- _WHAT IS EXPECTED_: Set down the entries that follow exactly as written, leaving out any images.

- _PROVIDED DATA_:
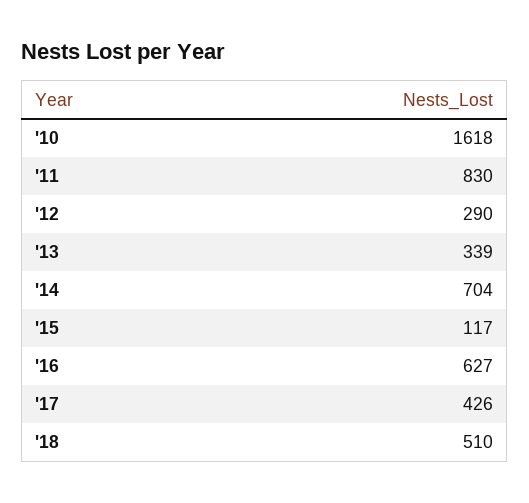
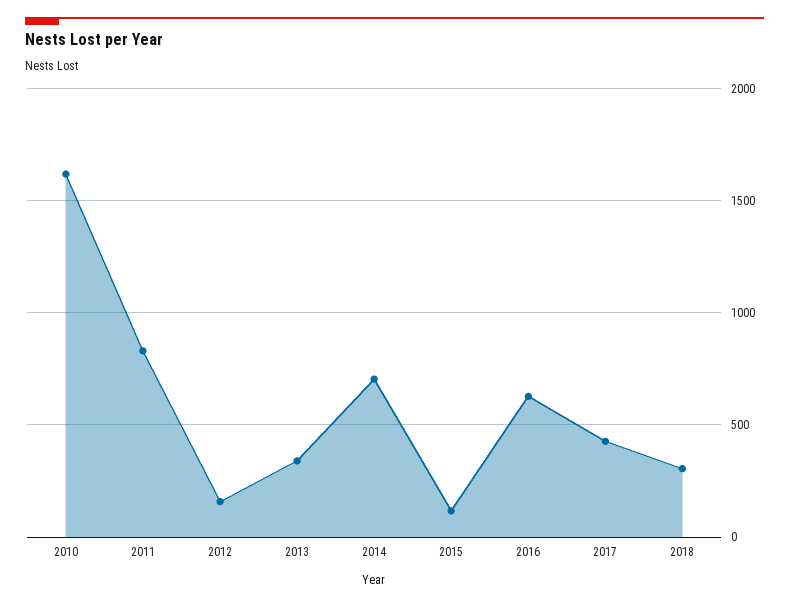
  {
    "'10": 1618,
    "'11": 830,
-   "'12": 290,
+   "'12": 150,
    "'13": 339,
    "'14": 704,
    "'15": 117,
    "'16": 627,
    "'17": 426,
-   "'18": 510
+   "'18": 300
  }

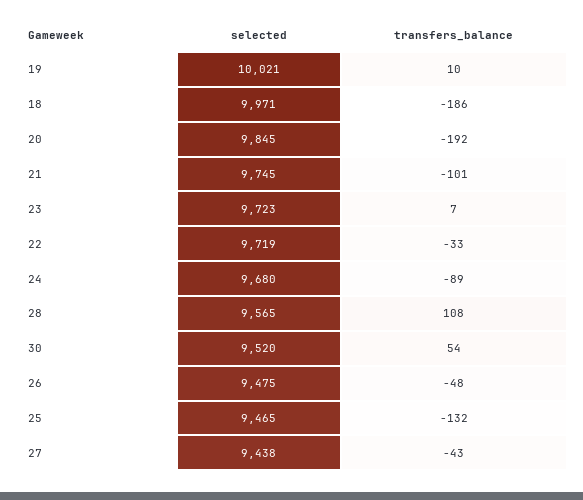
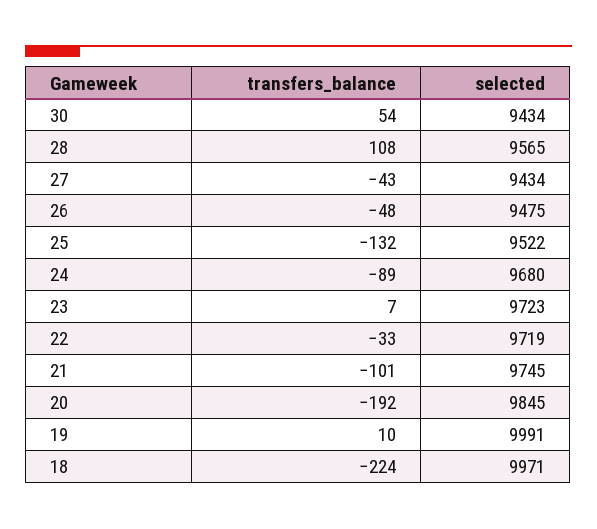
  {
    "selected": {
-     "19": 10021,
+     "19": 9991,
      "18": 9971,
      "20": 9845,
      "21": 9745,
      "23": 9723,
      "22": 9719,
      "24": 9680,
      "28": 9565,
-     "30": 9520,
+     "30": 9434,
      "26": 9475,
-     "25": 9465,
+     "25": 9522,
-     "27": 9438
+     "27": 9434
    },
    "transfers_balance": {
      "19": 10,
-     "18": -186,
+     "18": -224,
      "20": -192,
      "21": -101,
      "23": 7,
      "22": -33,
      "24": -89,
      "28": 108,
      "30": 54,
      "26": -48,
      "25": -132,
      "27": -43
    }
  }

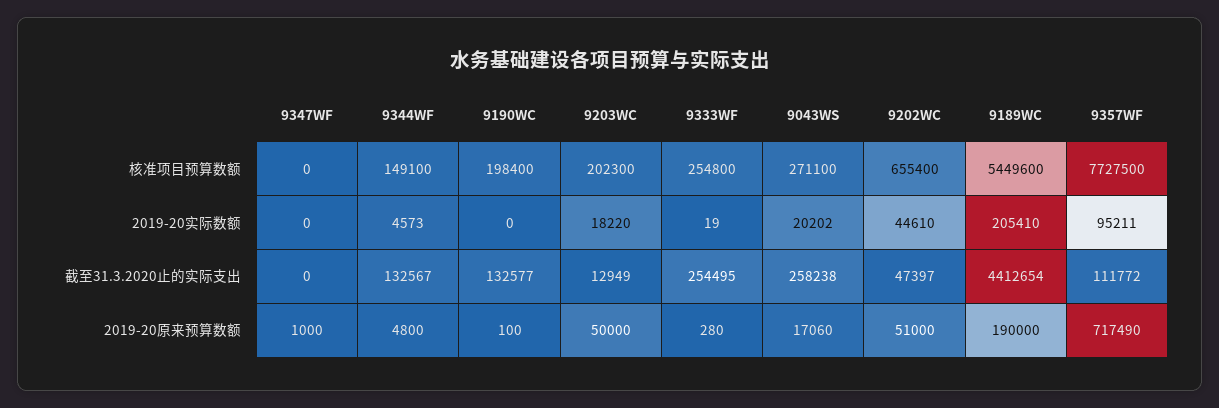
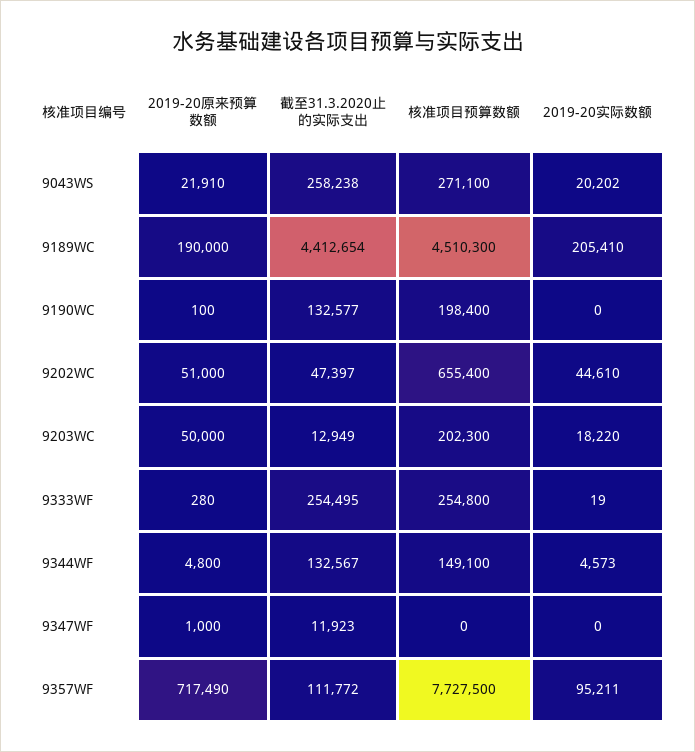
  {
    "9347WF": {
      "核准项目预算数额": 0,
      "2019-20实际数额": 0,
-     "截至31.3.2020止的实际支出": 0,
+     "截至31.3.2020止的实际支出": 11923,
      "2019-20原来预算数额": 1000
    },
    "9344WF": {
      "核准项目预算数额": 149100,
      "2019-20实际数额": 4573,
      "截至31.3.2020止的实际支出": 132567,
      "2019-20原来预算数额": 4800
    },
    "9190WC": {
      "核准项目预算数额": 198400,
      "2019-20实际数额": 0,
      "截至31.3.2020止的实际支出": 132577,
      "2019-20原来预算数额": 100
    },
    "9203WC": {
      "核准项目预算数额": 202300,
      "2019-20实际数额": 18220,
      "截至31.3.2020止的实际支出": 12949,
      "2019-20原来预算数额": 50000
    },
    "9333WF": {
      "核准项目预算数额": 254800,
      "2019-20实际数额": 19,
      "截至31.3.2020止的实际支出": 254495,
      "2019-20原来预算数额": 280
    },
    "9043WS": {
      "核准项目预算数额": 271100,
      "2019-20实际数额": 20202,
      "截至31.3.2020止的实际支出": 258238,
-     "2019-20原来预算数额": 17060
+     "2019-20原来预算数额": 21910
    },
    "9202WC": {
      "核准项目预算数额": 655400,
      "2019-20实际数额": 44610,
      "截至31.3.2020止的实际支出": 47397,
      "2019-20原来预算数额": 51000
    },
    "9189WC": {
-     "核准项目预算数额": 5449600,
+     "核准项目预算数额": 4510300,
      "2019-20实际数额": 205410,
      "截至31.3.2020止的实际支出": 4412654,
      "2019-20原来预算数额": 190000
    },
    "9357WF": {
      "核准项目预算数额": 7727500,
      "2019-20实际数额": 95211,
      "截至31.3.2020止的实际支出": 111772,
      "2019-20原来预算数额": 717490
    }
  }

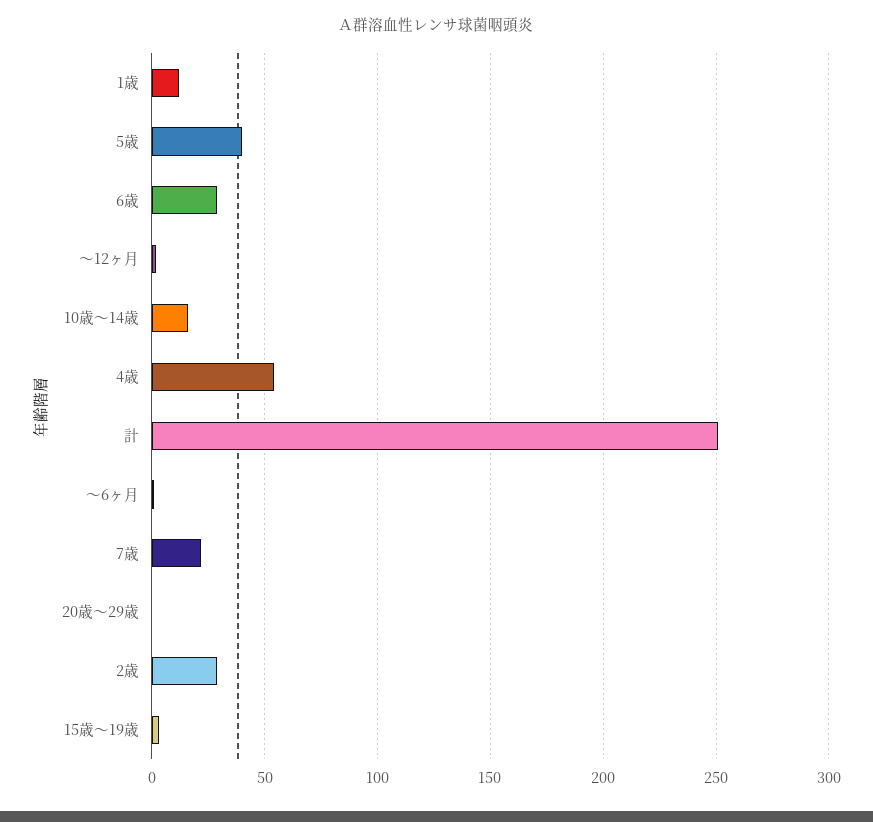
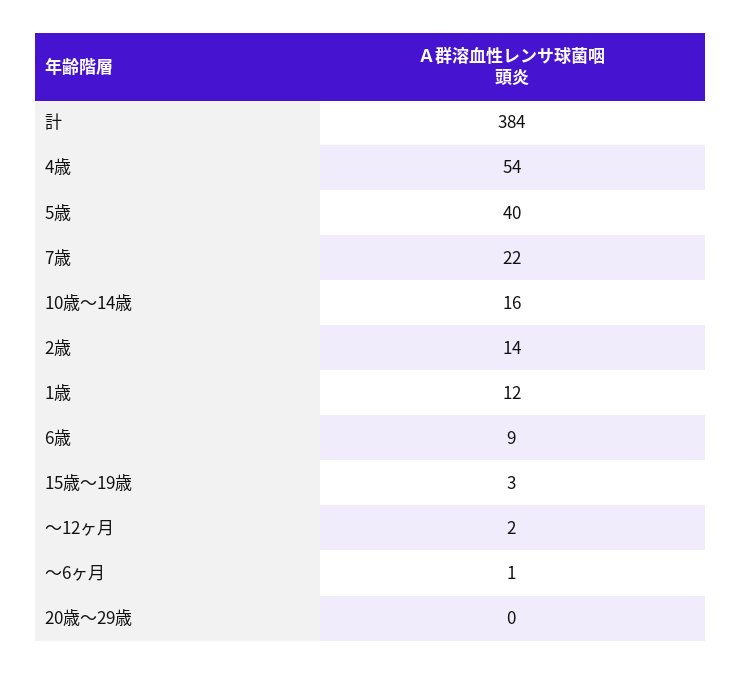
  {
    "1歳": 12,
    "5歳": 40,
-   "6歳": 30,
+   "6歳": 9,
    "～12ヶ月": 2,
    "10歳～14歳": 16,
    "4歳": 54,
-   "計": 250,
+   "計": 384,
    "～6ヶ月": 1,
    "7歳": 22,
    "20歳～29歳": 0,
-   "2歳": 30,
+   "2歳": 14,
    "15歳～19歳": 3
  }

- _RESULT OF THIS EXERCISE_:
  {
    "'10": 1618,
    "'11": 830,
-   "'12": 290,
+   "'12": 150,
    "'13": 339,
    "'14": 704,
    "'15": 117,
    "'16": 627,
    "'17": 426,
-   "'18": 510
+   "'18": 300
  }

  {
    "selected": {
-     "19": 10021,
+     "19": 9991,
      "18": 9971,
      "20": 9845,
      "21": 9745,
      "23": 9723,
      "22": 9719,
      "24": 9680,
      "28": 9565,
-     "30": 9520,
+     "30": 9434,
      "26": 9475,
-     "25": 9465,
+     "25": 9522,
-     "27": 9438
+     "27": 9434
    },
    "transfers_balance": {
      "19": 10,
-     "18": -186,
+     "18": -224,
      "20": -192,
      "21": -101,
      "23": 7,
      "22": -33,
      "24": -89,
      "28": 108,
      "30": 54,
      "26": -48,
      "25": -132,
      "27": -43
    }
  }

  {
    "9347WF": {
      "核准项目预算数额": 0,
      "2019-20实际数额": 0,
-     "截至31.3.2020止的实际支出": 0,
+     "截至31.3.2020止的实际支出": 11923,
      "2019-20原来预算数额": 1000
    },
    "9344WF": {
      "核准项目预算数额": 149100,
      "2019-20实际数额": 4573,
      "截至31.3.2020止的实际支出": 132567,
      "2019-20原来预算数额": 4800
    },
    "9190WC": {
      "核准项目预算数额": 198400,
      "2019-20实际数额": 0,
      "截至31.3.2020止的实际支出": 132577,
      "2019-20原来预算数额": 100
    },
    "9203WC": {
      "核准项目预算数额": 202300,
      "2019-20实际数额": 18220,
      "截至31.3.2020止的实际支出": 12949,
      "2019-20原来预算数额": 50000
    },
    "9333WF": {
      "核准项目预算数额": 254800,
      "2019-20实际数额": 19,
      "截至31.3.2020止的实际支出": 254495,
      "2019-20原来预算数额": 280
    },
    "9043WS": {
      "核准项目预算数额": 271100,
      "2019-20实际数额": 20202,
      "截至31.3.2020止的实际支出": 258238,
-     "2019-20原来预算数额": 17060
+     "2019-20原来预算数额": 21910
    },
    "9202WC": {
      "核准项目预算数额": 655400,
      "2019-20实际数额": 44610,
      "截至31.3.2020止的实际支出": 47397,
      "2019-20原来预算数额": 51000
    },
    "9189WC": {
-     "核准项目预算数额": 5449600,
+     "核准项目预算数额": 4510300,
      "2019-20实际数额": 205410,
      "截至31.3.2020止的实际支出": 4412654,
      "2019-20原来预算数额": 190000
    },
    "9357WF": {
      "核准项目预算数额": 7727500,
      "2019-20实际数额": 95211,
      "截至31.3.2020止的实际支出": 111772,
      "2019-20原来预算数额": 717490
    }
  }

  {
    "1歳": 12,
    "5歳": 40,
-   "6歳": 30,
+   "6歳": 9,
    "～12ヶ月": 2,
    "10歳～14歳": 16,
    "4歳": 54,
-   "計": 250,
+   "計": 384,
    "～6ヶ月": 1,
    "7歳": 22,
    "20歳～29歳": 0,
-   "2歳": 30,
+   "2歳": 14,
    "15歳～19歳": 3
  }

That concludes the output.